Ich schrecke aus meinem Dämmer. Vor mir, wie aus dem Nichts aufgetaucht, steht eine Kellnerin und strahlt mich an. Sie ist hübsch, sehr hübsch sogar, wunderhübsch. Kein Mensch, eine Erscheinung.
«Jambo»
«Jambo»
«Do you like something to drink?»
Potz Blitz, Poolbedienung, das sind ja ganz neue Sitten. Mir wird warm ums Herz, ich bestelle einen Cappuccino und eine Sprite, was sonst. Sie deutet eine leichte Verbeugung an und entschwebt Richtung Strandbar. Vielleicht hat es sie berührt, wie ich hier so einsam und alleine sitze. Wie langsam zerfallender Bierschaum. Mit unelastischem Geist. Versteinertem Gesicht. Die ganze Melancholie des westlichen Daseins ausdünstend.

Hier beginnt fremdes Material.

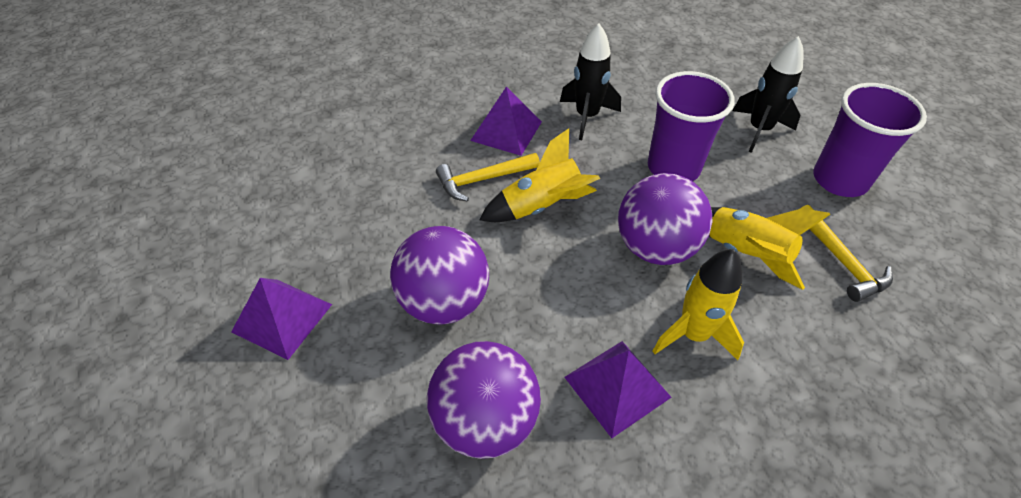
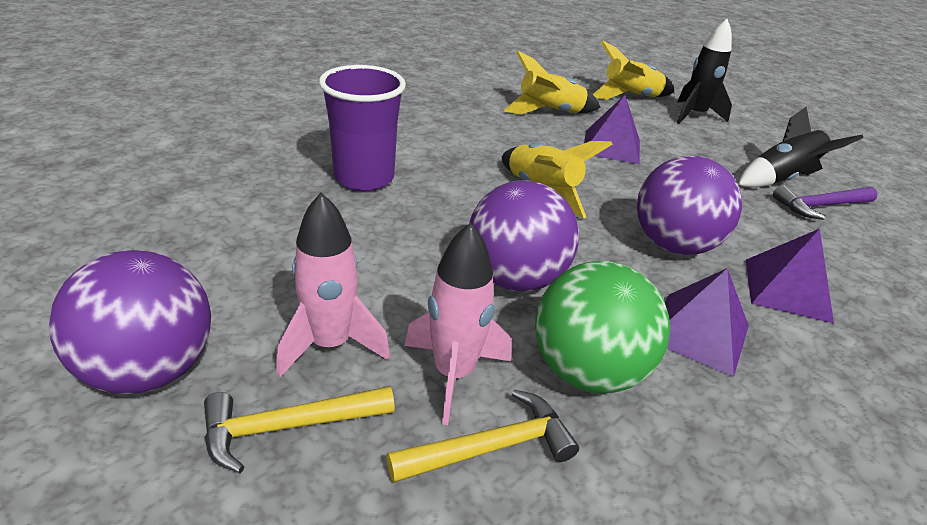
green ball: 0 -> 1
pink rocket: 0 -> 2
purple cup: 2 -> 1
purple hammer: 0 -> 1

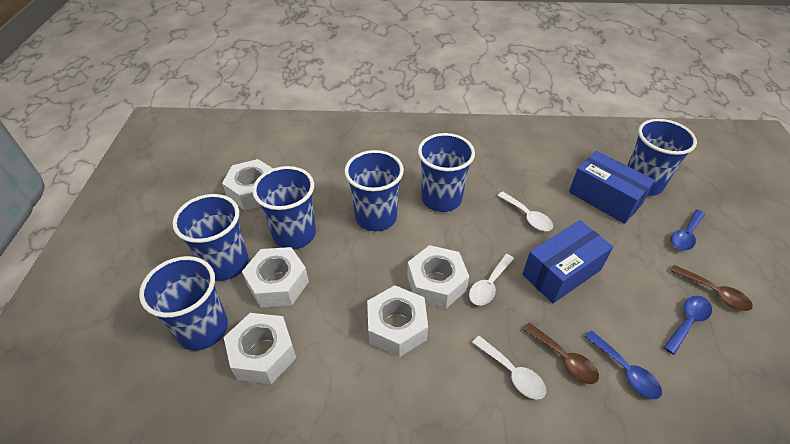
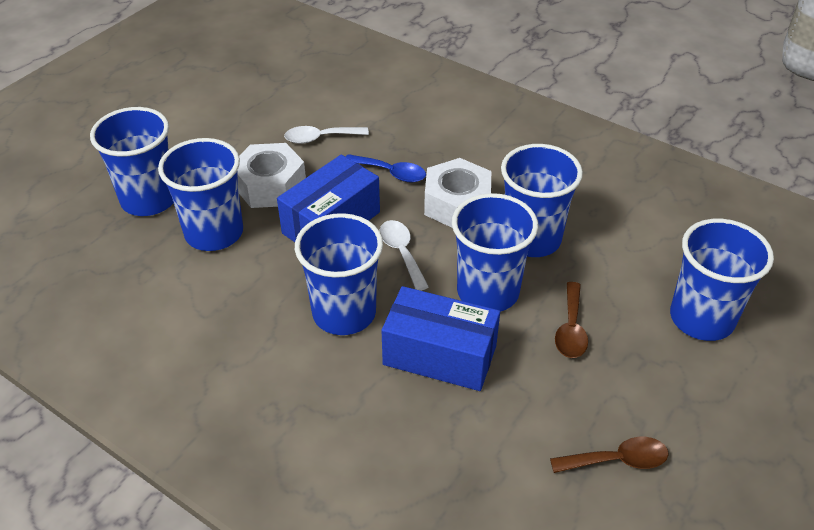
blue spoon: 3 -> 1
white nut: 5 -> 2
white spoon: 3 -> 2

Langeweile und Bürgerkrieg
Obwohl nach der Ankunft eigentlich gar nichts mehr passiert, geschieht doch ständig etwas. Das fortschreitende Filmtreatment, das die Beiden zusammen verfassen, gibt dem Leser Halt, der brachiale Humor von C. trägt das Buch ebenso wie die schonungslose aber hochkomische Selbstzerfleischung Strunks. Und natürlich das auf dem Klappentext gemachte Versprechen: Bürgerkrieg. Irgendwann muss also wirklich was passieren.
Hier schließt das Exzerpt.